How are you guys applying the tape? I've seen several different types of tape rollers and wondering if you use those. I personally just cut without tape. That's the way I learned and after trying out the tape several times, that's the way I'll probably stay.


----------



## lornmastro (Mar 17, 2006)

i will timidly admit i also use tape... 3m2080 little or no bleed thru with that tape....never learned how to cut a straight line...but i'm anal about my straight lines....get them right almost every time..customers love them....and can hire cheap labor to trim those taped lines...i works for me.


----------



## Brushslingers (Jul 28, 2006)

lornmastro said:


> i will timidly admit i also use tape... 3m2080 little or no bleed thru with that tape....never learned how to cut a straight line...but i'm anal about my straight lines....get them right almost every time..customers love them....and can hire cheap labor to trim those taped lines...i works for me.


Hey, then it's good for you. My biggest problem with it really, to be honest, is a HO seeing you tape and paint. That combined with the HD and Lowes commercials runs alot of DIY into the future. Course, they will still call to "fix" the "other painters work" but.... heh. I just don't hire tapers, personally.


----------



## Flawless Finish (Aug 7, 2006)

Brushslingers said:


> Hey, then it's good for you. My biggest problem with it really, to be honest, is a HO seeing you tape and paint. That combined with the HD and Lowes commercials runs alot of DIY into the future. Course, they will still call to "fix" the "other painters work" but.... heh. I just don't hire tapers, personally.


I completely agree with you, Brushslingers. I had one homeowner almost kick me out when she saw me taping her baseboards. Once I explained the tape was just used to protect the historical 5in baseboards from roller splatter and that I wasn't going to use it to cut, she calmed down.

I think when some customers see the pros they hired using tape, they start to wonder why they are paying for something they could do themselves.


----------



## GoodPainter (Apr 23, 2006)

I dont tape at all yet, but I am stocking up on tape cause i know there will be a time to use it. I mean taping around someting bad where u cant use caulk or putty/spackle would be a great place to save time
Cutting in can take time but how i c it is take your time on the first coat and the second coat u can cruize if it is close to same color.
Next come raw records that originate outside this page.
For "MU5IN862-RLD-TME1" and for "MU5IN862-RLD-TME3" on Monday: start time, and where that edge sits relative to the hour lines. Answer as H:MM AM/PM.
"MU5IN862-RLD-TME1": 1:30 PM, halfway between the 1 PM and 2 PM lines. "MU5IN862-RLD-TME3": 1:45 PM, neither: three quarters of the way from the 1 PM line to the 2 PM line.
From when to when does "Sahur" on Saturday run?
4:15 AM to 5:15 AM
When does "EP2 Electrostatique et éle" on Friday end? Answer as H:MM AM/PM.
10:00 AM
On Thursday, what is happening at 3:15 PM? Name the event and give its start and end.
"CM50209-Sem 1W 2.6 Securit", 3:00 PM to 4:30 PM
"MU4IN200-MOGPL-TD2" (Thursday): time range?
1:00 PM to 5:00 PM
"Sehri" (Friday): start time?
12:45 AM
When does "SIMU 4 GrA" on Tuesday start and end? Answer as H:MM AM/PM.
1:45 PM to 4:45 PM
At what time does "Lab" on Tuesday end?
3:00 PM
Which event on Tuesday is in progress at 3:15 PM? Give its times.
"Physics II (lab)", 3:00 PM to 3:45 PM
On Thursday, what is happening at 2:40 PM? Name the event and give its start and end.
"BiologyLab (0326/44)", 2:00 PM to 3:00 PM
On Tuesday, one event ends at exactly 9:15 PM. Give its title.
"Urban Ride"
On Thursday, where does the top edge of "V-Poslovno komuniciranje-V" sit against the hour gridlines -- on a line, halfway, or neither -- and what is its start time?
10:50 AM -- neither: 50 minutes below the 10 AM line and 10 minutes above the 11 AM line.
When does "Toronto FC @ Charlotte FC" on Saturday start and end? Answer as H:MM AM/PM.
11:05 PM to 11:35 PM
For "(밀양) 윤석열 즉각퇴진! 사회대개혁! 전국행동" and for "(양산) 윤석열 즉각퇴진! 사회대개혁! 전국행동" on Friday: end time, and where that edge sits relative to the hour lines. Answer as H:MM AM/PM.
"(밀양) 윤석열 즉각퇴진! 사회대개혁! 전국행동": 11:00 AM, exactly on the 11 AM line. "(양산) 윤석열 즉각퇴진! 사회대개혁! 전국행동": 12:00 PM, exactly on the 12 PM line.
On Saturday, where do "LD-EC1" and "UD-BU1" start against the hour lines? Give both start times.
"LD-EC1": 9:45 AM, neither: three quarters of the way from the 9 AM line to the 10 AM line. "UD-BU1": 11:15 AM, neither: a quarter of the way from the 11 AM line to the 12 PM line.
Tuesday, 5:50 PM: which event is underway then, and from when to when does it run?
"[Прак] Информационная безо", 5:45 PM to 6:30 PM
The only thing is YOU do need steady hand NOT experience to cut in well, Taping can work but save it for special times.

I do use a sheild at times for rough spots and windows---puts out same quailty as taping but you dont have the time into it as taping and untaping plus touch up.
Yes quality is acheived without taping or if u think w/ taping 

It is (like said) a individual thingy

Robert


----------



## Cuz (May 5, 2006)

keep it simple no tape here, and love the 18" we can go on for years about tapers, i guess im old school there's no place for tape on my crew, even though some say this and that . I'll never change if one of myne need tape they need to apply for unemployment


----------



## gtcway (Sep 8, 2005)

You guys that never use tape, I'm guessing you never spray:smartass:


----------



## Steve Richards (Mar 7, 2006)

I used to use 18" rollers for most everything. Then sometime after I turned 40, I stated using a 9" again because it seemed so much lighter.

slower, but lighter

I'm not in a hurry most days anymore anyhow


----------